"What makes lovable beauty?"

"A lovable heart, I suppose."

"Then I shouldn't wonder if you might have it as well as another. Is
Clarissa Parks more loved than any one in your class?"

"Oh, no. She is not a favorite at all."

"Then, child, I don't see that you are proving your assertion."

"I know I'm not," laughed Marjorie. "Clarissa Parks is engaged; but so is Fanny Hunting, and Fanny is the plainest little body. But I did begin by really believing that beautiful faces had the best of it in the world, and I was feeling rather aggrieved because somebody described me yesterday as 'that girl in the first class who is always getting up head; she is short and rather stout and wears her hair in a knot at the back of her head?' Now wasn't that humiliating? Not a word about my eyes or complexion or manner!"

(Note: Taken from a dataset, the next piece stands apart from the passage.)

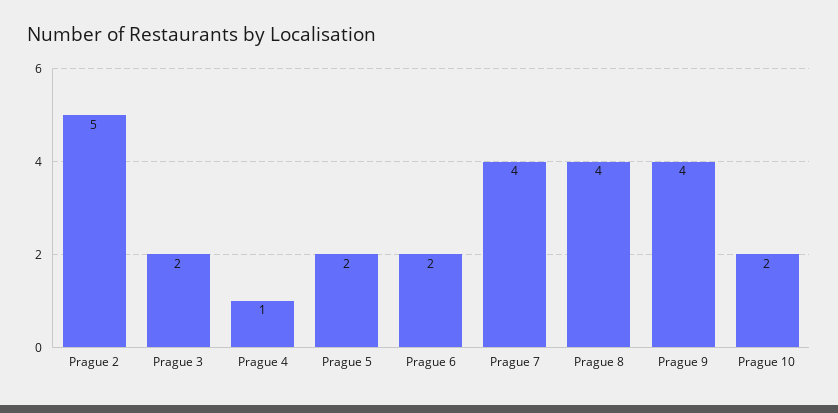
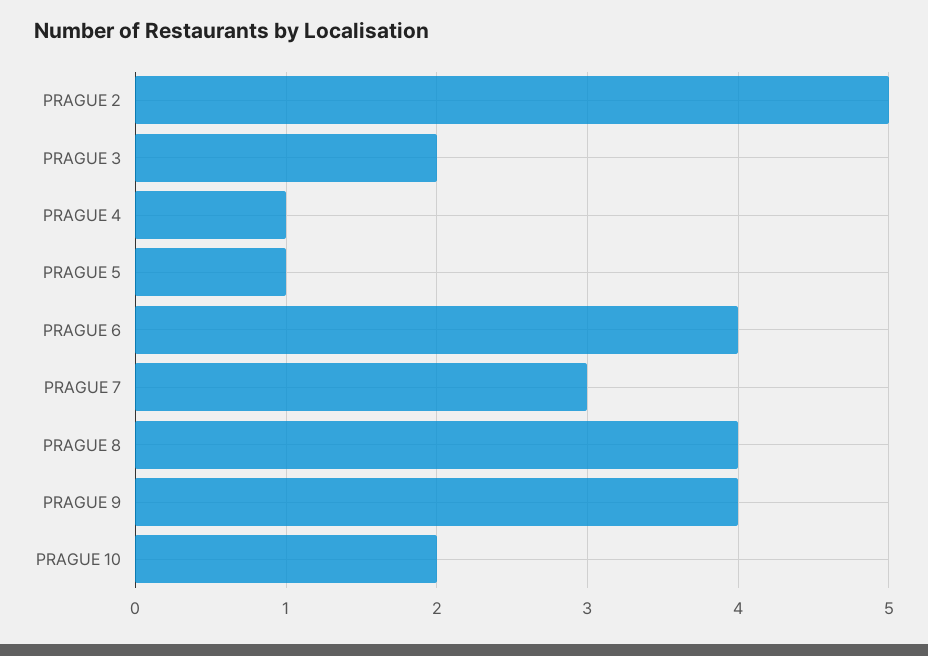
Prague 5: 2 -> 1
Prague 6: 2 -> 4
Prague 7: 4 -> 3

Miss Prudence laughed at her comically aggrieved tone.

"It is hard to be nothing distinctive but short and stout and to wear your hair in a knot, as your grandmother does! But the getting up head is something."

"It doesn't add to my beauty. Miss Prudence, I'm afraid I'll be a homely blue stocking. And if I don't teach, how shall I use my knowledge? I cannot write a book, or even articles for the papers; and I must do something with the things I learn."

"Every educated lady does not teach or write."